#### Work order:
Count the lines in the entries below that contain the string "Play". Give only the number.

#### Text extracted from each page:
··········
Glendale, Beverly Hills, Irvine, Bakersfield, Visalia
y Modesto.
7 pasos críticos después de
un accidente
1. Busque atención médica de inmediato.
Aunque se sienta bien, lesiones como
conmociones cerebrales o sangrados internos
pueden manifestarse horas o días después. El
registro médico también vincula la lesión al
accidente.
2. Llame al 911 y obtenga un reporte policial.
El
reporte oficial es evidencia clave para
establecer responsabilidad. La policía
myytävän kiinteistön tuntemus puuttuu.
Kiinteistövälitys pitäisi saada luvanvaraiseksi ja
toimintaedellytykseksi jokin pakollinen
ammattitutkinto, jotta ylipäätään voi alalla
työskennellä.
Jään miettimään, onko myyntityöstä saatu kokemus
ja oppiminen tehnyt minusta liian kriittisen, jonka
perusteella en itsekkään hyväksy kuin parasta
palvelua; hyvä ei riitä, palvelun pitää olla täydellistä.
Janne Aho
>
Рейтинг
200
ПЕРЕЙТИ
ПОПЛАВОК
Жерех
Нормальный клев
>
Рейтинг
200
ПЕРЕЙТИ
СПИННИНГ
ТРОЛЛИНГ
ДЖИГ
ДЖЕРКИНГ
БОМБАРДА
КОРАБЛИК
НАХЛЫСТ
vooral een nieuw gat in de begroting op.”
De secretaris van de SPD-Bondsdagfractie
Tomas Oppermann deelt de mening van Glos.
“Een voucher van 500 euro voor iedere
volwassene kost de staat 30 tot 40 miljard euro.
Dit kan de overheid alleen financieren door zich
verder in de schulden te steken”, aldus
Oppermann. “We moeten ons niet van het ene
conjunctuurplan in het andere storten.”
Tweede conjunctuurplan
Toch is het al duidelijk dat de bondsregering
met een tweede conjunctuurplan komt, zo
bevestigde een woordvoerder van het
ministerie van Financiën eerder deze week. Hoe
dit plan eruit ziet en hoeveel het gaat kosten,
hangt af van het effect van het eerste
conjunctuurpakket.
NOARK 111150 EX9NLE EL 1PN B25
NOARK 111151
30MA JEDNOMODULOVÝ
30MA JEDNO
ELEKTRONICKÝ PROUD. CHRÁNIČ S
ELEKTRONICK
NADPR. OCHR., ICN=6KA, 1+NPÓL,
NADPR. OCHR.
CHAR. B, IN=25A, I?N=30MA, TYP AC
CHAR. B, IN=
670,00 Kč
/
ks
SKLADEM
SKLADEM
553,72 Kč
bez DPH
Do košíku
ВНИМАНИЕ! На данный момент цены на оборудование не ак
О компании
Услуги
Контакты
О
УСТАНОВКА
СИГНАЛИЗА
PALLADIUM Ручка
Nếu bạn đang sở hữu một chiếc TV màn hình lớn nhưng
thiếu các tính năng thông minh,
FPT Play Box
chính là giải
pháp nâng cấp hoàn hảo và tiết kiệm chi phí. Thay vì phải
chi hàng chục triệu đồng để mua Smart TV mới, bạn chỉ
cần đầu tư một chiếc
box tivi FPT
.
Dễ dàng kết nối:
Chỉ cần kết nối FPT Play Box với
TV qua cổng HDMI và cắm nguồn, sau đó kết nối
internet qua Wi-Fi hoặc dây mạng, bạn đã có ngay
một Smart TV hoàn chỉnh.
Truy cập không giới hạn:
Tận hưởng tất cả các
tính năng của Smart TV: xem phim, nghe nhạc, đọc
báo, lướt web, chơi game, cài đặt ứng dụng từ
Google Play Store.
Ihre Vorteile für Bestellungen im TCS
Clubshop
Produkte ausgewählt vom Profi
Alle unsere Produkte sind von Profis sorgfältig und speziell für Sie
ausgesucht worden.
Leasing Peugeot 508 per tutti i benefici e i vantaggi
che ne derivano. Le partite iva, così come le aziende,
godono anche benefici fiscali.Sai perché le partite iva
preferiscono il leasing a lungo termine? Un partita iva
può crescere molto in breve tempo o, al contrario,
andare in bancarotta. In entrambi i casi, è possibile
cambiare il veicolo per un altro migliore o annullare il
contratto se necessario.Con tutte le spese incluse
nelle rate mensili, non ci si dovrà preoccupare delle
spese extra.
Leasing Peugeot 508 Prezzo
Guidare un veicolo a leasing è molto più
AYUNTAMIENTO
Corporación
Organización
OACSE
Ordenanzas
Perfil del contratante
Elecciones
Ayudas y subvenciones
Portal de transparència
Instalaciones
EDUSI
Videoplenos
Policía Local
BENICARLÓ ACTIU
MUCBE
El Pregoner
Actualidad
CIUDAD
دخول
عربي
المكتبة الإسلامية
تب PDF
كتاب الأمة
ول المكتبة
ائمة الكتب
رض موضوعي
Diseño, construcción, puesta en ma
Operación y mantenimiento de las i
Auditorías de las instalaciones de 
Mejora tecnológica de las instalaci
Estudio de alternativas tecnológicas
··········
#### Reply to the task:
3